We've been running Bors-NG for about a month now for a busy repo at my work. Earlier today we saw numerous timeouts to the GitHub API, which resulted in 7 crashes. These crashes cancelled and deleted many batches, and this had a cascading negative impact for the developers of some PRs.

The cancelled and deleted batches require manual invention for developers to re-enqueue their PRs with bors. Also, developers are not informed of a crash, so they often learn of the crash many hours later. This time and effort contributes to the negative impact. We're really keen to help improve the way bors handles these crashes to remove manual developer intervention when unexpected scenarios happen.

Before we start with code changes, we'd really love to learn more about why Batcher.cancel_all is called when handling an abnormal Batcher exit? I've tried analyzing the code but am unable to figure out the intent behind the action of deleting waiting batches. We'd really like to make the code more tolerant of faults. Any rationale you can share around this decision would really help us contribute back to the project!

It's to avoid some really bad failure modes.
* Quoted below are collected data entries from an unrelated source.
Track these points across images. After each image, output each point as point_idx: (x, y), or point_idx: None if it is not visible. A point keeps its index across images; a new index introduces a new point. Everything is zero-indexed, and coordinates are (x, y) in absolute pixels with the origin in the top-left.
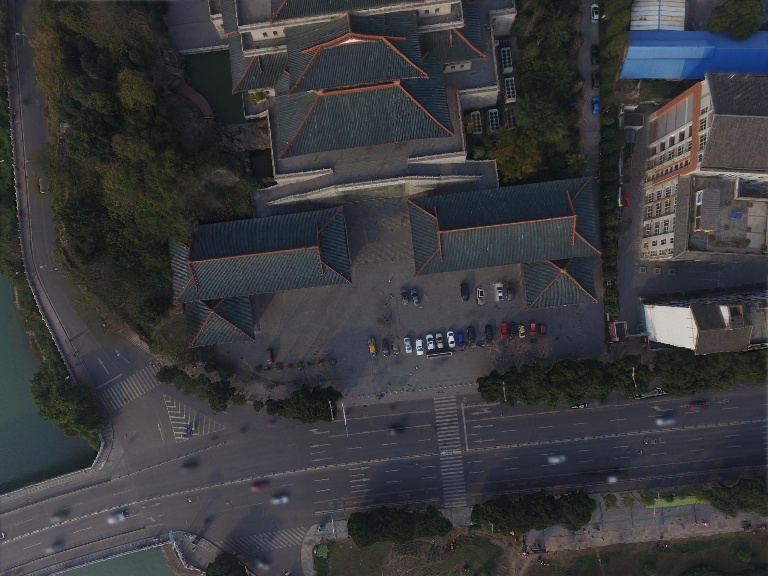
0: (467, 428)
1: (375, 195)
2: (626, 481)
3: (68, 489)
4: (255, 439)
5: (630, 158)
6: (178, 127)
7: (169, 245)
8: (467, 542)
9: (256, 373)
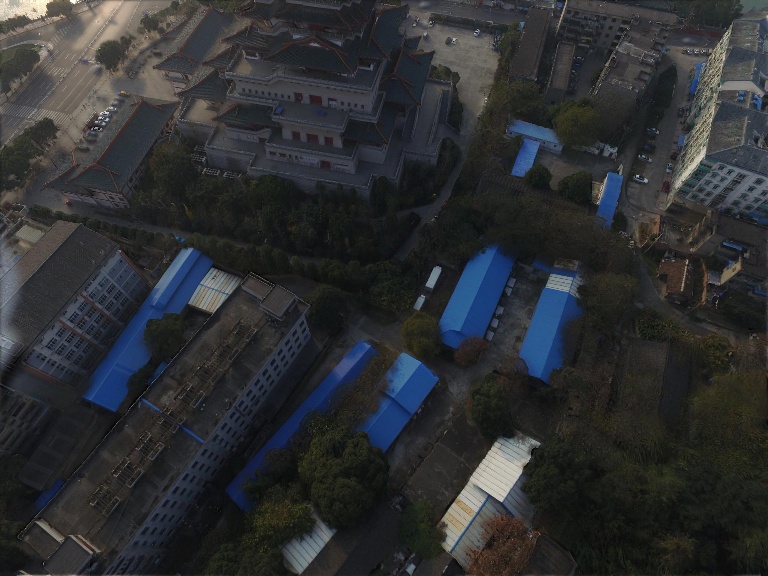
0: None
1: None
2: None
3: None
4: None
5: None
6: None
7: None
8: None
9: None
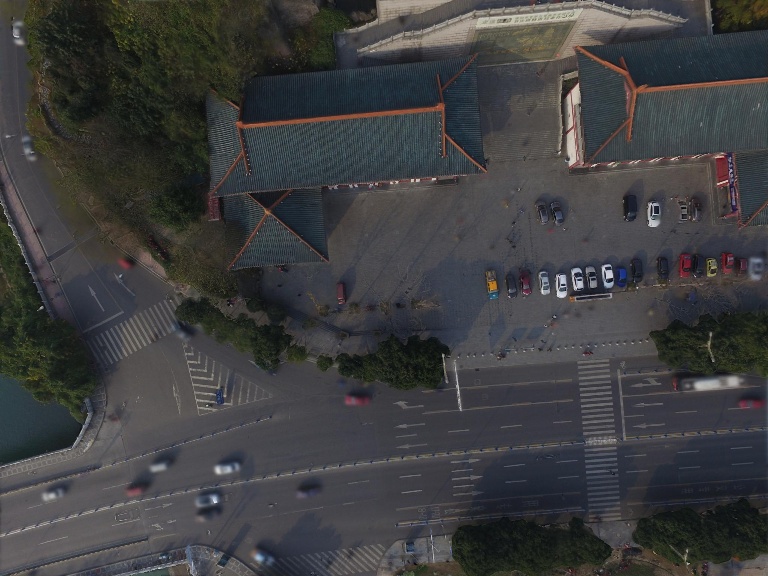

The default behavior when a process crashes in Erlang for the system to automatically restart it. This is what we did before. But it meant that bors could enter an infinite loop of crashing, and then it would exhaust rate limits, leave thousands of duplicate comments and crash records, and potentially not respond to Stop commands.

This was chosen as a good, predictable, failure mode that was easy to code. I'm open to using better ones, as long as it doesn't risk recreating the "million duplicate comments" problem, or risk turning minor glitches into "everything is down for everybody" fiascos.

2 Likes

@notriddle many thanks for the extra information, it's really helpful!